## INSTRUCTIONS TO FOLLOW
Would you return the listing exactly as written, apart from its pictures?

## SUPPLIED MATERIAL
______

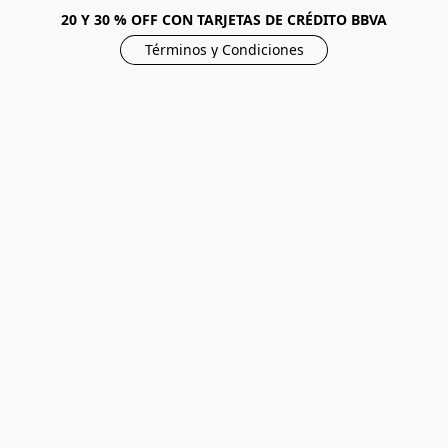
20 Y 30 % OFF CON TARJETAS DE CRÉDITO BBVA
Términos y Condiciones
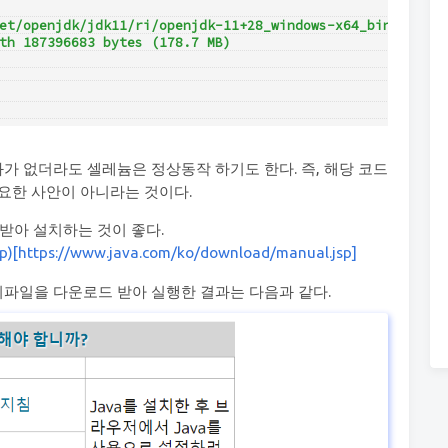
et/openjdk/jdk11/ri/openjdk-11+28_windows-x64_bin.zip'
th 187396683 bytes (178.7 MB)
가 없더라도 셀레늄은 정상동작 하기도 한다. 즉, 해당 코드
요한 사안이 아니라는 것이다.
받아 설치하는 것이 좋다.
p)[https://www.java.com/ko/download/manual.jsp]
 설치파일을 다운로드 받아 실행한 결과는 다음과 같다.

______

## WRITTEN SOLUTION
20 Y 30 % OFF CON TARJETAS DE CRÉDITO BBVA
Términos y Condiciones
et/openjdk/jdk11/ri/openjdk-11+28_windows-x64_bin.zip'
th 187396683 bytes (178.7 MB)
가 없더라도 셀레늄은 정상동작 하기도 한다. 즉, 해당 코드
요한 사안이 아니라는 것이다.
받아 설치하는 것이 좋다.
p)[https://www.java.com/ko/download/manual.jsp]
 설치파일을 다운로드 받아 실행한 결과는 다음과 같다.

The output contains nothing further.